Die Spionin, die ich liebte

Erstveröffentlicht: 
29.08.2015

In Hamburg sollen zwei verdeckte Ermittlerinnen Sex mit linken Aktivisten gehabt haben. Der zuständige Innensenator räumt aber nur bei einem Einsatz Fehler ein.  von Benjamin Laufer

 

Hamburgs sozialdemokratischer Innensenator Michael Neumann hat sich in den vergangenen Monaten gern als Aufklärer ausgegeben, wenn es um den umstrittenen Einsatz einer verdeckten Ermittlerin in der linken Szene ging. Die Polizistin Iris P. unterwanderte von 2002 bis 2006 unter anderem den Radiosender FSK und queerfeministische Kreise, betrat Privatwohnungen und schlich sich auch auf das Plenum der Roten Flora. Im Herbst 2014 machten dann die Ausgespähten den Fall öffentlich.

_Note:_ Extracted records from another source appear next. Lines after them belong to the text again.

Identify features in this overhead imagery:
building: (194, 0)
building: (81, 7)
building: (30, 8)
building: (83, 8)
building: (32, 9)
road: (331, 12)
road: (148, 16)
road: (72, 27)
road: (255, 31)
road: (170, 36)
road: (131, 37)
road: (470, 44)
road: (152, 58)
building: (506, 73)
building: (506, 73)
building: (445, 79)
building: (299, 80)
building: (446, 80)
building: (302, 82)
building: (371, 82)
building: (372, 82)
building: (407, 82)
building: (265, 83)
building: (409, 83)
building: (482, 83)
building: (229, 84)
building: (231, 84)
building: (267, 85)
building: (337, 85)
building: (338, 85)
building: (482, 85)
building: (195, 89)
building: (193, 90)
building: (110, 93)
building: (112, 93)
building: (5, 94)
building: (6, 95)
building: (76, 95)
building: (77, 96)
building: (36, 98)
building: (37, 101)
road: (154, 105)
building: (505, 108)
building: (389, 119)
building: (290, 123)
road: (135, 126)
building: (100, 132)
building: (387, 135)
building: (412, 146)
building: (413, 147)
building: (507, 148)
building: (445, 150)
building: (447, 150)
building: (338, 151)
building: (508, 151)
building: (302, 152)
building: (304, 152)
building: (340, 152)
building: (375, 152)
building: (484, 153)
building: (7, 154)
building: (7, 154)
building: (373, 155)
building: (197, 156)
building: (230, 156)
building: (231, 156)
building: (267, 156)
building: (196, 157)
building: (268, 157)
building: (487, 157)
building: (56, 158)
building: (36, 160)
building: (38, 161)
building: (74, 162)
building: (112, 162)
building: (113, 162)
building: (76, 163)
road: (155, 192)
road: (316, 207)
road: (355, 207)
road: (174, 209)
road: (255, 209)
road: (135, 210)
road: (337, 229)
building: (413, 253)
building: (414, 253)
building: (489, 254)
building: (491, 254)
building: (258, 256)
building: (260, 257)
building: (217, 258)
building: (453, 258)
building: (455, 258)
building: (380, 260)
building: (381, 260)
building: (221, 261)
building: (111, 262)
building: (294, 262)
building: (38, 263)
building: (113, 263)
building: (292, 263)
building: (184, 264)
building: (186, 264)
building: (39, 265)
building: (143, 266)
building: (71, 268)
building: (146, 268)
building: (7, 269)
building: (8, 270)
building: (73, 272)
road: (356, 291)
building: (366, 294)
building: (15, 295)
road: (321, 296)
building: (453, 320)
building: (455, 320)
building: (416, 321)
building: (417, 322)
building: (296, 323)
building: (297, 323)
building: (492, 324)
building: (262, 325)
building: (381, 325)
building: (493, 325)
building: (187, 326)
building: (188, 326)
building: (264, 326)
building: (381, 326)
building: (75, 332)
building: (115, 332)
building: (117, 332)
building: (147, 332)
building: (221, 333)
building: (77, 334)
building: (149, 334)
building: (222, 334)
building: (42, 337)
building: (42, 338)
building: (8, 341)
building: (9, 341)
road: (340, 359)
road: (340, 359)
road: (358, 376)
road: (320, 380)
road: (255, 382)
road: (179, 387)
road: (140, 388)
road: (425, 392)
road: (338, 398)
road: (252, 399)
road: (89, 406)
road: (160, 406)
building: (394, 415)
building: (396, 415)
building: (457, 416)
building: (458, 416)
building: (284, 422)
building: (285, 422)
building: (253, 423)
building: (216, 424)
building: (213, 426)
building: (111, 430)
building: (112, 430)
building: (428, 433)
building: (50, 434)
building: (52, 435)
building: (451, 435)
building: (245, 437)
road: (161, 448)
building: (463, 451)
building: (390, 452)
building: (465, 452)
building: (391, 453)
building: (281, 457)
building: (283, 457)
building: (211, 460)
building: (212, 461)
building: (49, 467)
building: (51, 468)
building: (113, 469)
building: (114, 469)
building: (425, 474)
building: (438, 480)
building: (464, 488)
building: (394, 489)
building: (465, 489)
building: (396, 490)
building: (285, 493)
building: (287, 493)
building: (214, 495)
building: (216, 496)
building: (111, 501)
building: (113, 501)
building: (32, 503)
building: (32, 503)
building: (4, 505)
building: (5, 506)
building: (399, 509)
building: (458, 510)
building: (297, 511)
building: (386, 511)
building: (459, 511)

Neumann räumte daraufhin Fehler ein und bedauerte den Einsatz öffentlich. "Es ist einiges nicht so gelaufen, wie wir es uns heute vorstellen", sagte er. Der Senator ließ bei Polizei und Verfassungsschutz Tausende Aktenseiten durchsuchen, um die näheren Umstände zu beleuchten. Die Innenrevision seiner Behörde, die er im Juni mit der Untersuchung der Untersuchung beauftragt hatte, bewertet die Recherchen von Neumanns Leuten nun als "plausibel", sie hätten sich "akribisch" durch die Akten gewühlt.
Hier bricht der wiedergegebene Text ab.